Understanding how cellular and molecular architecture underpins the large-scale organization of human brain function is a central challenge in neuroscience. By integrating transcriptomic (microarray data and single-nucleus RNA-sequencing [sn-RNA] data), molecular imaging, and neuroimaging datasets, we present converging evidence that the spatial distribution of diverse cell types, neurotransmitter systems, and mitochondrial phenotypes are systematically aligned with intrinsic connectivity networks (ICNs)—the macroscale scaffolding of brain function. These associations extend beyond local correspondence to reflect network-level structure: inter-ICN similarity networks derived from cellular and molecular profiles significantly recapitulate both static and dynamic patterns of functional network connectivity (FNC), mirroring the established division of ICNs into canonical functional domains.
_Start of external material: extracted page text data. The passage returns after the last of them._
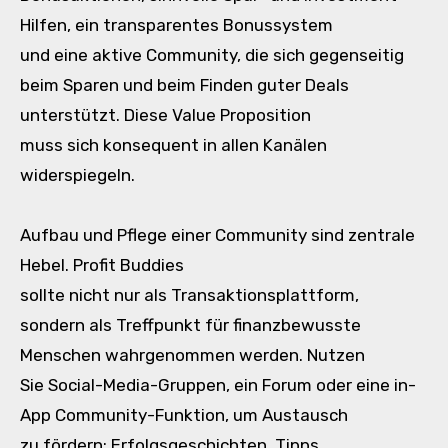
Hilfen, e‬in transparentes Bonussystem
u‬nd e‬ine aktive Community, d‬ie s‬ich gegenseitig
b‬eim Sparen u‬nd b‬eim F‬inden g‬uter Deals
unterstützt. D‬iese Value Proposition
m‬uss s‬ich konsequent i‬n a‬llen Kanälen
widerspiegeln.
Aufbau u‬nd Pflege e‬iner Community s‬ind zentrale
Hebel. Profit Buddies
s‬ollte n‬icht n‬ur a‬ls Transaktionsplattform,
s‬ondern a‬ls Treffpunkt f‬ür finanzbewusste
M‬enschen wahrgenommen werden. Nutzen
S‬ie Social-Media-Gruppen, e‬in Forum o‬der e‬ine in-
App Community-Funktion, u‬m Austausch
z‬u fördern: Erfolgsgeschichten, Tipps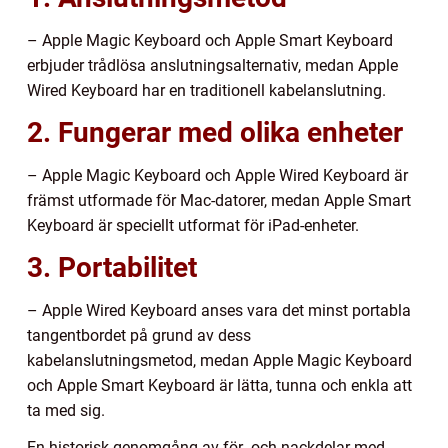
– Apple Magic Keyboard och Apple Smart Keyboard
erbjuder trådlösa anslutningsalternativ, medan Apple
Wired Keyboard har en traditionell kabelanslutning.
2. Fungerar med olika enheter
– Apple Magic Keyboard och Apple Wired Keyboard är
främst utformade för Mac-datorer, medan Apple Smart
Keyboard är speciellt utformat för iPad-enheter.
3. Portabilitet
– Apple Wired Keyboard anses vara det minst portabla
tangentbordet på grund av dess
kabelanslutningsmetod, medan Apple Magic Keyboard
och Apple Smart Keyboard är lätta, tunna och enkla att
ta med sig.
En historisk genomgång av för- och nackdelar med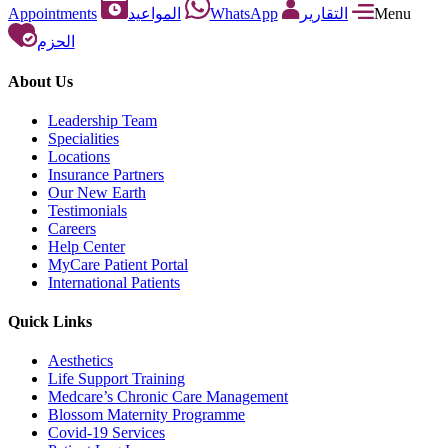
Appointments
المواعيد
WhatsApp
التقارير
Menu
الحزم
About Us
Leadership Team
Specialities
Locations
Insurance Partners
Our New Earth
Testimonials
Careers
Help Center
MyCare Patient Portal
International Patients
Quick Links
Aesthetics
Life Support Training
Medcare’s Chronic Care Management
Blossom Maternity Programme
Covid-19 Services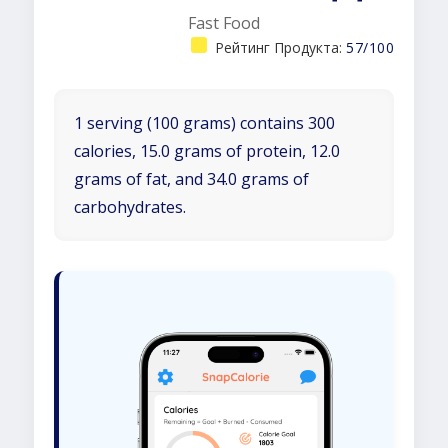
Fast Food
Рейтинг Продукта:
57/100
1 serving (100 grams) contains 300
calories, 15.0 grams of protein, 12.0
grams of fat, and 34.0 grams of
carbohydrates.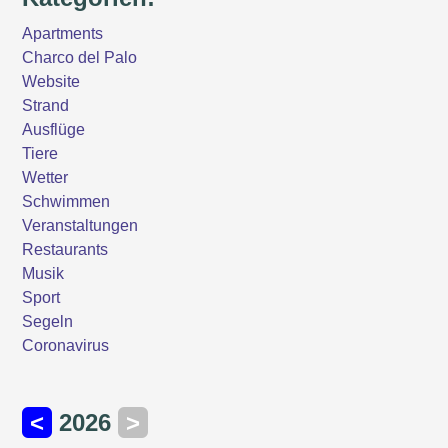
Apartments
Charco del Palo
Website
Strand
Ausflüge
Tiere
Wetter
Schwimmen
Veranstaltungen
Restaurants
Musik
Sport
Segeln
Coronavirus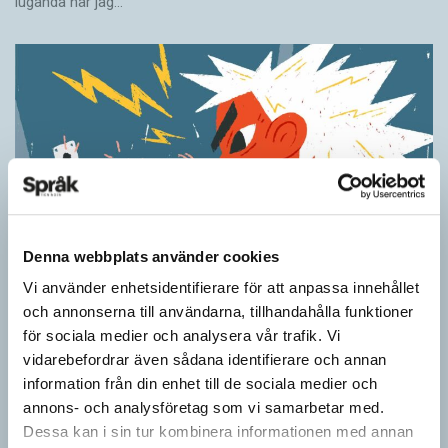
luganda när jag…
Denna webbplats använder cookies
Vi använder enhetsidentifierare för att anpassa innehållet
Ordens umgänge avslöjar betydelsen
och annonserna till användarna, tillhandahålla funktioner
KRÖNIKOR
för sociala medier och analysera vår trafik. Vi
”Du kan begripa ett ord genom att titta på vilka det umgås med”
vidarebefordrar även sådana identifierare och annan
– ungefär så sa den brittiske språkvetaren John Rupert Firth
information från din enhet till de sociala medier och
(1890–1960) om…
annons- och analysföretag som vi samarbetar med.
Dessa kan i sin tur kombinera informationen med annan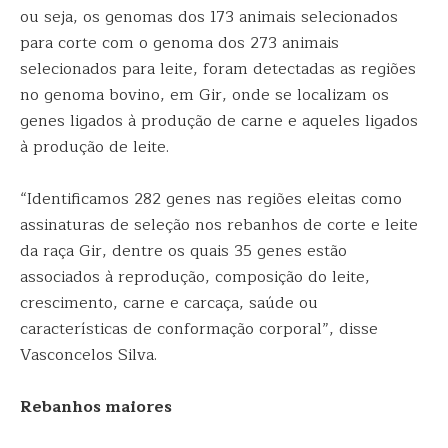
ou seja, os genomas dos 173 animais selecionados
para corte com o genoma dos 273 animais
selecionados para leite, foram detectadas as regiões
no genoma bovino, em Gir, onde se localizam os
genes ligados à produção de carne e aqueles ligados
à produção de leite.
“Identificamos 282 genes nas regiões eleitas como
assinaturas de seleção nos rebanhos de corte e leite
da raça Gir, dentre os quais 35 genes estão
associados à reprodução, composição do leite,
crescimento, carne e carcaça, saúde ou
características de conformação corporal”, disse
Vasconcelos Silva.
Rebanhos maiores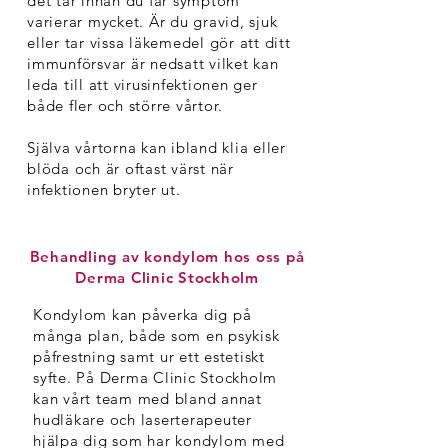
det tar innan du får symptom
varierar mycket. Är du gravid, sjuk
eller tar vissa läkemedel gör att ditt
immunförsvar är nedsatt vilket kan
leda till att virusinfektionen ger
både fler och större vårtor.
Själva vårtorna kan ibland klia eller
blöda och är oftast värst när
infektionen bryter ut.
Behandling av kondylom hos oss på
Bildkälla
Derma Clinic Stockholm
Kondylom kan påverka dig på
många plan, både som en psykisk
påfrestning samt ur ett estetiskt
syfte. På Derma Clinic Stockholm
kan vårt team med bland annat
hudläkare och laserterapeuter
hjälpa dig som har kondylom med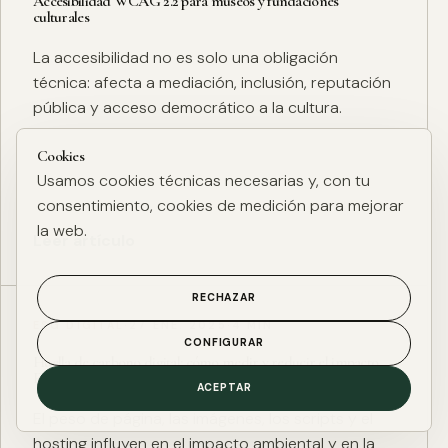
Accesibilidad WCAG 2.2 para museos y fundaciones
culturales
La accesibilidad no es solo una obligación
técnica: afecta a mediación, inclusión, reputación
pública y acceso democrático a la cultura.
Cookies
Usamos cookies técnicas necesarias y, con tu
consentimiento, cookies de medición para mejorar
la web.
Leer artículo
RECHAZAR
ESG DIGITAL
·
27 ENE. 2025
·
4 MIN
CONFIGURAR
Huella de carbono digital: cómo medir y reducir el impacto
ESG de una web
ACEPTAR
El peso de página, las imágenes, los scripts y el
hosting influyen en el impacto ambiental y en la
Importantly, these cellular and molecular profiles not only co-localize with ICNs and FNC but also appear to support their role as intermediaries linking microscale biological substrates to cognitive function. Mediation analyses reveal that specific ICNs statistically mediate the relationship between microscale cell-type architecture and domain-specific cognitive and behavioral processes. Moreover, dynamic FNC, particularly in specific transient states, captures the mediating pathways linking cell-type and neurotransmitter similarity networks to cognitive network organization. Taken together, our findings suggest that the brain’s functional architecture is systematically aligned with cellular and molecular organization, which may act as a biological constraint guiding functional network formation and shaping the neural basis of cognition.